1. Clone this repo: `git clone REPO_URL; cd coml`
2. Put assets/coml.db in your home directory: `cp assets/coml.db ~/.coml/coml.db`
3. Copy `coml/.env.template` to `~/.coml/.env` and put your API keys in the file.

#### Command line utility

Currently, it can only be invoked independently. You can use the following command line:

```
coml-configagent --space <space> --task <task>
```

If you feel uncertain about what to put into `<space>` or `<task>`, see the demo above, or try the interactive usage below:

```
coml-configagent --interactive
```

#### API Usage

```python
from coml.configagent.suggest import suggest

space = import_space("YOUR_SPACE_ID")
task_desc = "YOUR_TASK_DESCRIPTION_FOR_NEW_TASK"
suggest_configs, knowledge = suggest(space, task_desc)
```

## Development

Development documentation stays here for now.
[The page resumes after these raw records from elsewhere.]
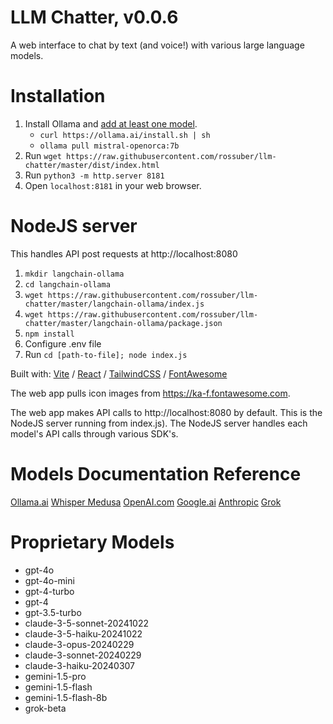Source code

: # LLM Chatter, v0.0.6

A web interface to chat by text (and voice!) with various large language models.

# Installation

1. Install Ollama and [add at least one model](https://www.ollama.ai/library).
   - `curl https://ollama.ai/install.sh | sh`
   - `ollama pull mistral-openorca:7b`
2. Run `wget https://raw.githubusercontent.com/rossuber/llm-chatter/master/dist/index.html`
3. Run `python3 -m http.server 8181`
4. Open `localhost:8181` in your web browser.

# NodeJS server

This handles API post requests at http://localhost:8080

1. `mkdir langchain-ollama`
2. `cd langchain-ollama`
3. `wget https://raw.githubusercontent.com/rossuber/llm-chatter/master/langchain-ollama/index.js`
4. `wget https://raw.githubusercontent.com/rossuber/llm-chatter/master/langchain-ollama/package.json`
5. `npm install`
6. Configure .env file
7. Run `cd [path-to-file]; node index.js`

Built with: [Vite](https://vitejs.dev/) / [React](https://react.dev/) / [TailwindCSS](https://tailwindcss.com/) / [FontAwesome](https://fontawesome.com/)

The web app pulls icon images from https://ka-f.fontawesome.com.

The web app makes API calls to http://localhost:8080 by default. This is the NodeJS server running from index.js). The NodeJS server handles each model's API calls through various SDK's.

# Models Documentation Reference
[Ollama.ai](https://github.com/jmorganca/ollama/blob/main/docs/api.md)
[Whisper Medusa](https://github.com/aiola-lab/whisper-medusa)
[OpenAI.com](https://platform.openai.com/docs/overview)
[Google.ai](https://ai.google.dev/gemini-api/docs)
[Anthropic](https://docs.anthropic.com/)
[Grok](https://docs.x.ai/docs)

# Proprietary Models
- gpt-4o
- gpt-4o-mini
- gpt-4-turbo
- gpt-4
- gpt-3.5-turbo
- claude-3-5-sonnet-20241022
- claude-3-5-haiku-20241022
- claude-3-opus-20240229
- claude-3-sonnet-20240229
- claude-3-haiku-20240307
- gemini-1.5-pro
- gemini-1.5-flash
- gemini-1.5-flash-8b
- grok-beta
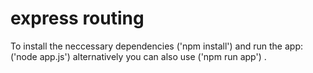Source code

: # express routing 
To install the neccessary dependencies ('npm install') and run the app: ('node app.js') alternatively you can also use ('npm run app') .
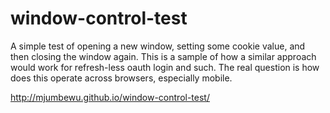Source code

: window-control-test
===================

A simple test of opening a new window, setting some cookie value, and then closing the window again. This is a sample of how a similar approach would work for refresh-less oauth login and such. The real question is how does this operate across browsers, especially mobile.

http://mjumbewu.github.io/window-control-test/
It shall be moved to a separate document later.

### Project structure

Important files and folders:

```
CoML
├── assets          # data, examples, demos
├── coml            # Python package
├── examples        # example scripts
├── install.json    # Jupyter lab extension installation file
├── package.json    # Jupyter lab extension package file
├── pyproject.toml  # Python package configuration
├── src             # Jupyter lab extension source code
├── test            # Python package tests
└── tsconfig.json   # Jupyter lab extension TypeScript configuration
```

### Installation and uninstallation

You can use the following command for development installation:

```
pip install -e .[dev]
```

If you are to develop Jupyter lab extension, you will also need to install NodeJS and npm, and run the following command:

```
# Link your development version of the extension with JupyterLab
jupyter labextension develop . --overwrite
# Rebuild extension Typescript source after making changes
jlpm run build
```

To uninstall, you can run the following commands:

```bash
# Server extension must be manually disabled in develop mode
jupyter server extension disable coml

# Uninstall the Python package
pip uninstall mlcopilot
```

In development mode, you will also need to remove the symlink created by `jupyter labextension develop` command.
To find its location, you can run `jupyter labextension list` to figure out where the `labextensions` folder is located.
Then you can remove the symlink named `coml` within that folder.

### Packaging

```bash
hatch build
```

## Citation

If you find this work useful, please cite the paper as below:

    @article{zhang2023mlcopilot,
        title={MLCopilot: Unleashing the Power of Large Language Models in Solving Machine Learning Tasks},
        author={Zhang, Lei and Zhang, Yuge and Ren, Kan and Li, Dongsheng and Yang, Yuqing},
        journal={arXiv preprint arXiv:2304.14979},
        year={2023}
    }

## License

The entire codebase is under [MIT license](LICENSE).